In this study, the beneficial effects of an autophagy-activating peptide derivative on sensitive skin syndrome were examined. While the pathophysiology of sensitive skin syndrome is complex and diverse, impairment in skin barrier function and exaggerated inflammatory responses are generally accepted as common factors. A series of in vitro and ex vivo human skin explant model studies showed that the autophagy activator PTPD-12 can effectively improve sensitive skin conditions through multiple mechanisms, including an enhancement in skin barrier function and a reduction in inflammatory responses. The findings provide evidence supporting the potential use of autophagy activators for sensitive skin syndrome management.
Increased LC3B expression in the epidermis after topical application confirmed that PTPD-12 successfully activates autophagy in human skin tissue, which is consistent with previous in vitro observations [18,22] in a more physiologically relevant ex vivo human skin model. While there is controversy about the changes in autophagic flux in skin after UVB irradiation [23,24], the ability of PTPD-12 to restore autophagy activity in UV-stressed conditions is particularly noteworthy, considering previous studies suggesting the anti-aging effects of autophagy activators on UVB-induced skin damage [25,26]. The anti-inflammatory effects of PTPD-12 were demonstrated through multiple lines of evidence. In vitro studies showed significant reductions in IL-8 secretion in cultured keratinocytes stimulated with TNF-α alone or a TNF-α/IL-17A combination. The ex vivo results further supported these findings, showing decreased expression of both TNF-α and PDE4A in UVB-irradiated skin tissues. The ability to suppress PDE4A is especially significant, as PDE4 inhibition is a recognized therapeutic strategy in various inflammatory skin diseases [20,27]. Another important benefit of PTPD-12 for sensitive skin syndrome is its substantial effects on skin barrier function.
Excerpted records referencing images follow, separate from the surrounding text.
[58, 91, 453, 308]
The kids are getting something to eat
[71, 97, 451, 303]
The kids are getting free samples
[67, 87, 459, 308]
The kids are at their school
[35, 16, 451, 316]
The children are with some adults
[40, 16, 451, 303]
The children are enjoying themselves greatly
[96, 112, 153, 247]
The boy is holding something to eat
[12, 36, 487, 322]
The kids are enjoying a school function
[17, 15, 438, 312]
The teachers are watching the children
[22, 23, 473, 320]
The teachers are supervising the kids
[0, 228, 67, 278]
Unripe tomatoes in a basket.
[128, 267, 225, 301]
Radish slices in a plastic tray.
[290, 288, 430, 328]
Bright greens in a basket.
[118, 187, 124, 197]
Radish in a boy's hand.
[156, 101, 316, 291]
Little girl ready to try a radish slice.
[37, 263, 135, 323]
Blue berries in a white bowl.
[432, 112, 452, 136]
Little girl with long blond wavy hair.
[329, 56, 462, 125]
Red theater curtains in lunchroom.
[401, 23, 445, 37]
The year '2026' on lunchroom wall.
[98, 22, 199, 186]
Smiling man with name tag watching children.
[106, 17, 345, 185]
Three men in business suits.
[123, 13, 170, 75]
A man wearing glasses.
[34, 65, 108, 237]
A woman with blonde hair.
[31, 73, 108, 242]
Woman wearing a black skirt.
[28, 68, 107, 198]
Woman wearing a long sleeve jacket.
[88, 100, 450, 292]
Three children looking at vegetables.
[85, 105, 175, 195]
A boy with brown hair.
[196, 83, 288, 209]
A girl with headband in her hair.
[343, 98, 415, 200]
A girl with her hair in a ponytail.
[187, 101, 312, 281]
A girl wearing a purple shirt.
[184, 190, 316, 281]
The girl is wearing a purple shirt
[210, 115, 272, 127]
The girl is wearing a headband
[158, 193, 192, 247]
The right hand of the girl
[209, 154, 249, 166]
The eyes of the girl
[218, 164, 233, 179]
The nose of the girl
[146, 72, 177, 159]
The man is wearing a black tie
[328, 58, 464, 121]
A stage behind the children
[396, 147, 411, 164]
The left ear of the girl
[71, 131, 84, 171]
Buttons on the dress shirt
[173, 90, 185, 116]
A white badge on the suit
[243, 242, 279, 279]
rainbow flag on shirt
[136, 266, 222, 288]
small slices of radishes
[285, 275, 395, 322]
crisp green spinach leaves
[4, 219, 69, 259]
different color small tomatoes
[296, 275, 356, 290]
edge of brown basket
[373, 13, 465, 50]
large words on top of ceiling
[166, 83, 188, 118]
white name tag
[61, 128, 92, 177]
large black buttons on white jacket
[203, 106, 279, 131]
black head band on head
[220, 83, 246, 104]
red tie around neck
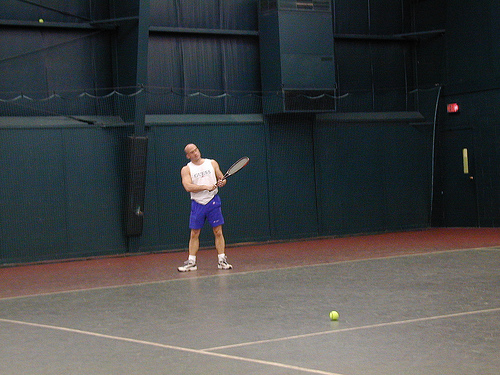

The upregulation of filaggrin and loricrin, which are important for maintaining proper epidermal barrier integrity [28,29], suggests that autophagy activation may help restore and strengthen the compromised barrier function commonly observed in sensitive skin.
For assessing the clinical efficacy of cosmetic ingredients on sensitive skin syndrome, several different kinds of experimental methods were proposed, including lactic acid stinging test used for this study. Subjective testing based on self-assessment questionnaires, such as Sensitive Scale-10 (SS-10) [30] and Burden of Sensitive Skin (Boss) [31], are also used for investigating the prevalence of sensitive skin syndrome. Recently, an objective evaluation method using bioengineering and photographic devices was also reported [32]. However, for addressing the skin conditions associated with sensitive skin syndrome, semi-objective identification of sensitive skin carriers is required. Therefore, in this study, we used a lactic acid stinging test for selecting the participants and examined skin functions by using autophagy activators. As a result, significant improvements in both TEWL (9.73%) and skin redness (4.23%) after four weeks of treatment were observed, which demonstrate that the molecular and cellular effects observed in vitro and ex vivo translate to meaningful clinical benefits. These findings are especially relevant given the increasing prevalence of sensitive skin syndrome. The dual action of PTPD-12 in both strengthening barrier function and relieving skin irritation, which addresses the multifactorial nature of sensitive skin pathophysiology, may provide advantages over conventional approaches typically targeting only single aspects of the condition.
However, several limitations of this study should be noted. The clinical trial, while showing significant results, was relatively short-term (4 weeks) and conducted on a modest sample size. Long-term studies with a higher number of participants would be valuable to confirm the therapeutic benefits. Also, while the lactic acid stinging test performed in the current study was proposed as the best diagnostic test for identifying sensitive skin stingers, the test is subjective in nature and lacks sensitivity [33], and other diagnostic tools, such as the capsaicin test [34], may provide further evidence.

5. Conclusions

In conclusion, this study provides evidence that topical application of the autophagy activator PTPD-12 can improve sensitive skin conditions through both skin barrier-strengthening and anti-inflammatory mechanisms. These findings suggest that autophagy activation represents a promising therapeutic strategy for sensitive skin management, warranting further investigation in larger clinical trials.

Author Contributions

Conceptualization, S.J. and H.K.; methodology, S.J. and G.N.; investigation, S.E., M.L., J.J., K.S., S.K. and Y.K.; writing—original draft preparation, S.E. and S.K.; writing—review and editing, S.J. and H.K.; project administration, H.K.; funding acquisition, S.J. All authors have read and agreed to the published version of the manuscript.

Funding

This research received no external funding.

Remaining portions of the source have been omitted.